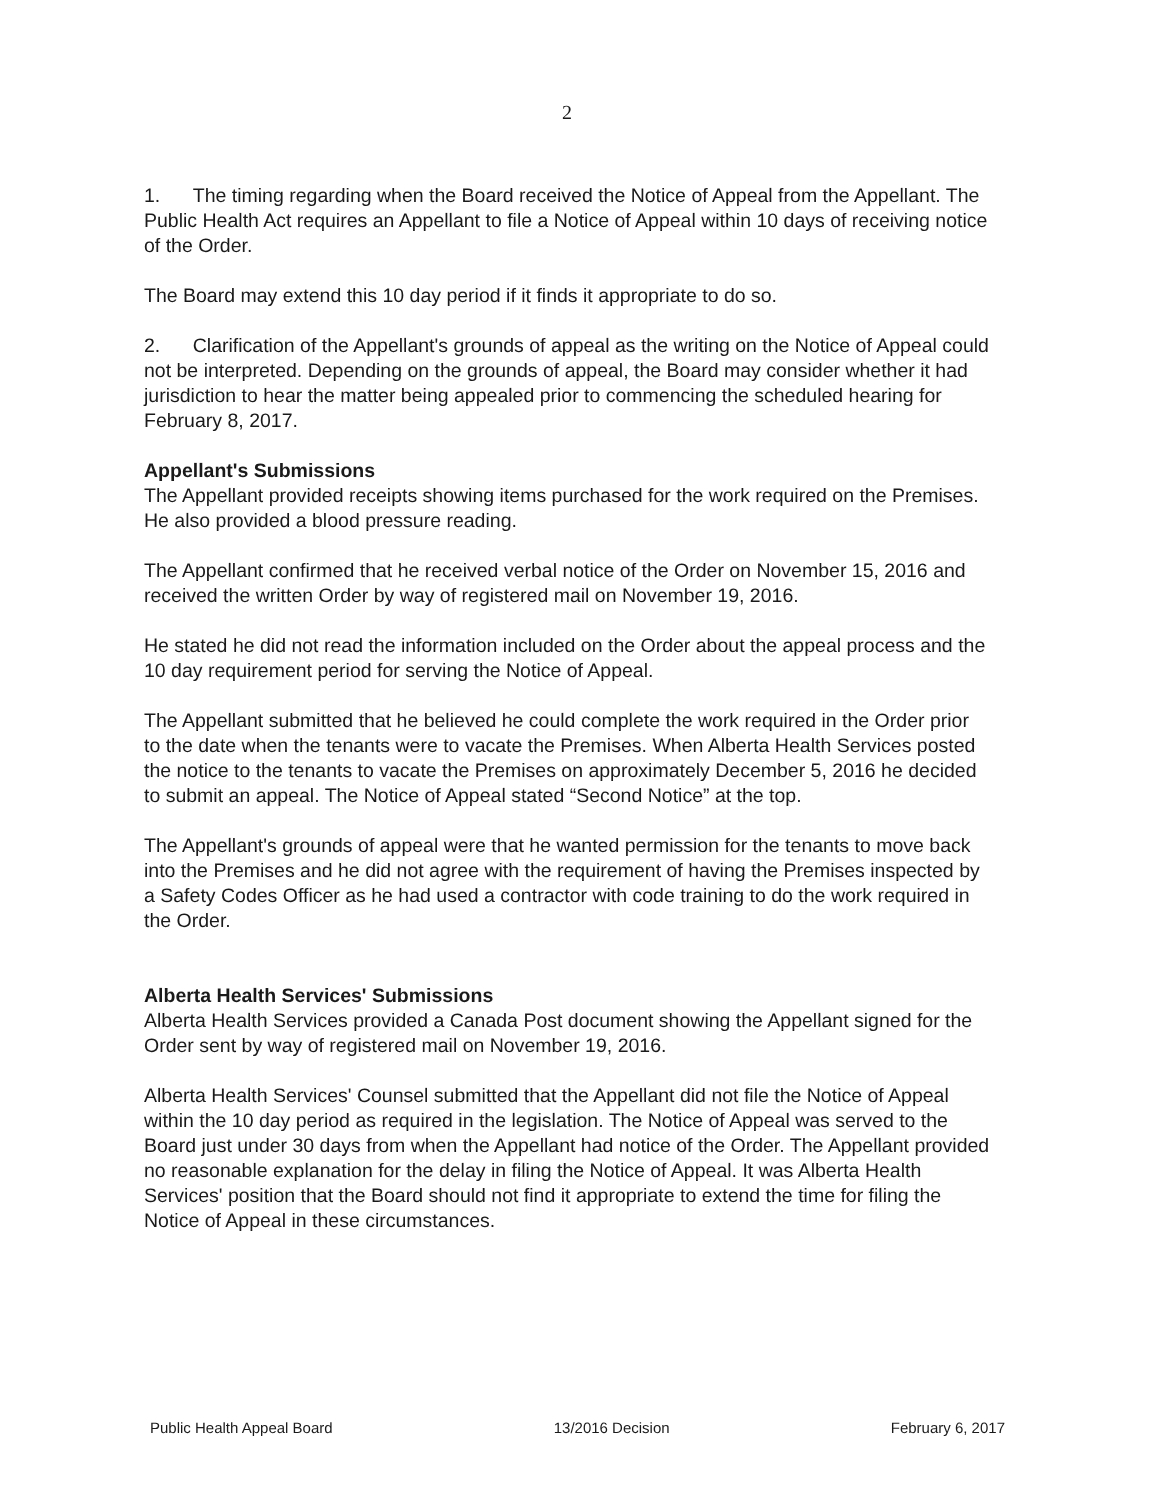2
1. The timing regarding when the Board received the Notice of Appeal from the Appellant. The Public Health Act requires an Appellant to file a Notice of Appeal within 10 days of receiving notice of the Order.
The Board may extend this 10 day period if it finds it appropriate to do so.
2. Clarification of the Appellant's grounds of appeal as the writing on the Notice of Appeal could not be interpreted. Depending on the grounds of appeal, the Board may consider whether it had jurisdiction to hear the matter being appealed prior to commencing the scheduled hearing for February 8, 2017.
Appellant's Submissions
The Appellant provided receipts showing items purchased for the work required on the Premises. He also provided a blood pressure reading.
The Appellant confirmed that he received verbal notice of the Order on November 15, 2016 and received the written Order by way of registered mail on November 19, 2016.
He stated he did not read the information included on the Order about the appeal process and the 10 day requirement period for serving the Notice of Appeal.
The Appellant submitted that he believed he could complete the work required in the Order prior to the date when the tenants were to vacate the Premises. When Alberta Health Services posted the notice to the tenants to vacate the Premises on approximately December 5, 2016 he decided to submit an appeal. The Notice of Appeal stated “Second Notice” at the top.
The Appellant's grounds of appeal were that he wanted permission for the tenants to move back into the Premises and he did not agree with the requirement of having the Premises inspected by a Safety Codes Officer as he had used a contractor with code training to do the work required in the Order.
Alberta Health Services' Submissions
Alberta Health Services provided a Canada Post document showing the Appellant signed for the Order sent by way of registered mail on November 19, 2016.
Alberta Health Services' Counsel submitted that the Appellant did not file the Notice of Appeal within the 10 day period as required in the legislation. The Notice of Appeal was served to the Board just under 30 days from when the Appellant had notice of the Order. The Appellant provided no reasonable explanation for the delay in filing the Notice of Appeal. It was Alberta Health Services' position that the Board should not find it appropriate to extend the time for filing the Notice of Appeal in these circumstances.
Public Health Appeal Board 13/2016 Decision February 6, 2017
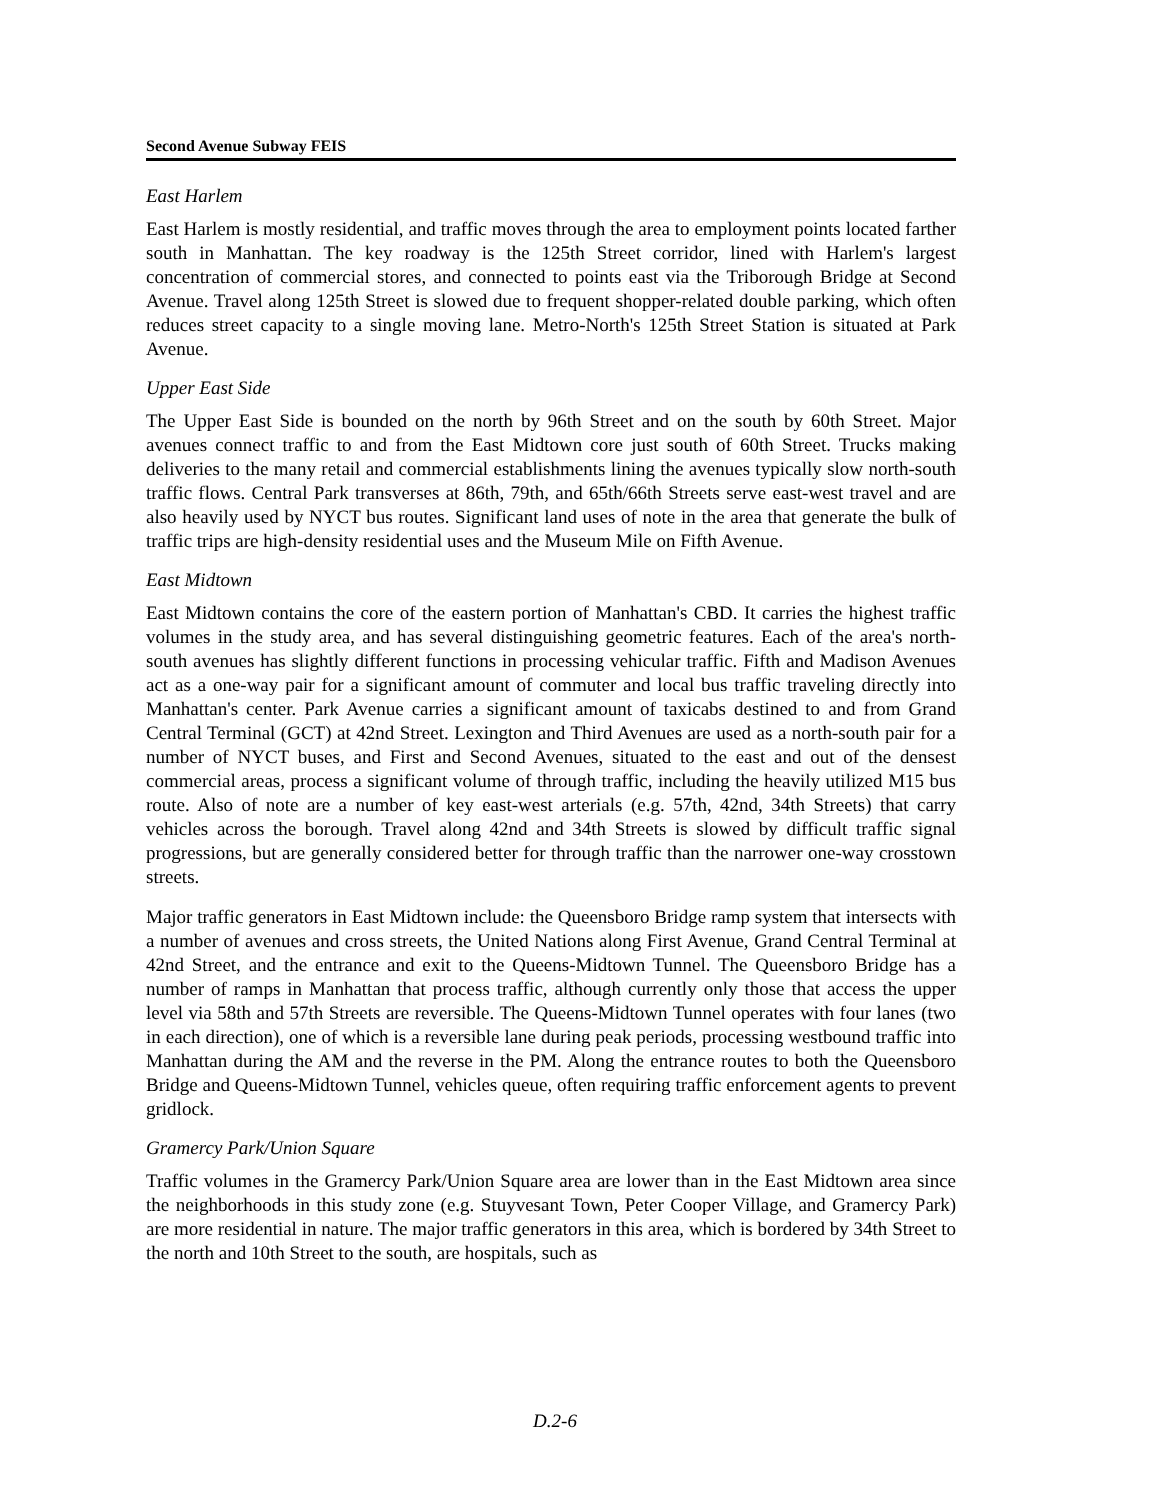Second Avenue Subway FEIS
East Harlem
East Harlem is mostly residential, and traffic moves through the area to employment points located farther south in Manhattan. The key roadway is the 125th Street corridor, lined with Harlem's largest concentration of commercial stores, and connected to points east via the Triborough Bridge at Second Avenue. Travel along 125th Street is slowed due to frequent shopper-related double parking, which often reduces street capacity to a single moving lane. Metro-North's 125th Street Station is situated at Park Avenue.
Upper East Side
The Upper East Side is bounded on the north by 96th Street and on the south by 60th Street. Major avenues connect traffic to and from the East Midtown core just south of 60th Street. Trucks making deliveries to the many retail and commercial establishments lining the avenues typically slow north-south traffic flows. Central Park transverses at 86th, 79th, and 65th/66th Streets serve east-west travel and are also heavily used by NYCT bus routes. Significant land uses of note in the area that generate the bulk of traffic trips are high-density residential uses and the Museum Mile on Fifth Avenue.
East Midtown
East Midtown contains the core of the eastern portion of Manhattan's CBD. It carries the highest traffic volumes in the study area, and has several distinguishing geometric features. Each of the area's north-south avenues has slightly different functions in processing vehicular traffic. Fifth and Madison Avenues act as a one-way pair for a significant amount of commuter and local bus traffic traveling directly into Manhattan's center. Park Avenue carries a significant amount of taxicabs destined to and from Grand Central Terminal (GCT) at 42nd Street. Lexington and Third Avenues are used as a north-south pair for a number of NYCT buses, and First and Second Avenues, situated to the east and out of the densest commercial areas, process a significant volume of through traffic, including the heavily utilized M15 bus route. Also of note are a number of key east-west arterials (e.g. 57th, 42nd, 34th Streets) that carry vehicles across the borough. Travel along 42nd and 34th Streets is slowed by difficult traffic signal progressions, but are generally considered better for through traffic than the narrower one-way crosstown streets.
Major traffic generators in East Midtown include: the Queensboro Bridge ramp system that intersects with a number of avenues and cross streets, the United Nations along First Avenue, Grand Central Terminal at 42nd Street, and the entrance and exit to the Queens-Midtown Tunnel. The Queensboro Bridge has a number of ramps in Manhattan that process traffic, although currently only those that access the upper level via 58th and 57th Streets are reversible. The Queens-Midtown Tunnel operates with four lanes (two in each direction), one of which is a reversible lane during peak periods, processing westbound traffic into Manhattan during the AM and the reverse in the PM. Along the entrance routes to both the Queensboro Bridge and Queens-Midtown Tunnel, vehicles queue, often requiring traffic enforcement agents to prevent gridlock.
Gramercy Park/Union Square
Traffic volumes in the Gramercy Park/Union Square area are lower than in the East Midtown area since the neighborhoods in this study zone (e.g. Stuyvesant Town, Peter Cooper Village, and Gramercy Park) are more residential in nature. The major traffic generators in this area, which is bordered by 34th Street to the north and 10th Street to the south, are hospitals, such as
D.2-6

**Your instructions**
Scan the material above for lines that contain the string "showing", and copy each such line.

**Solution to this task**
The Appellant provided receipts showing items purchased for the work required on the Premises. He also provided a blood pressure reading.
Alberta Health Services provided a Canada Post document showing the Appellant signed for the Order sent by way of registered mail on November 19, 2016.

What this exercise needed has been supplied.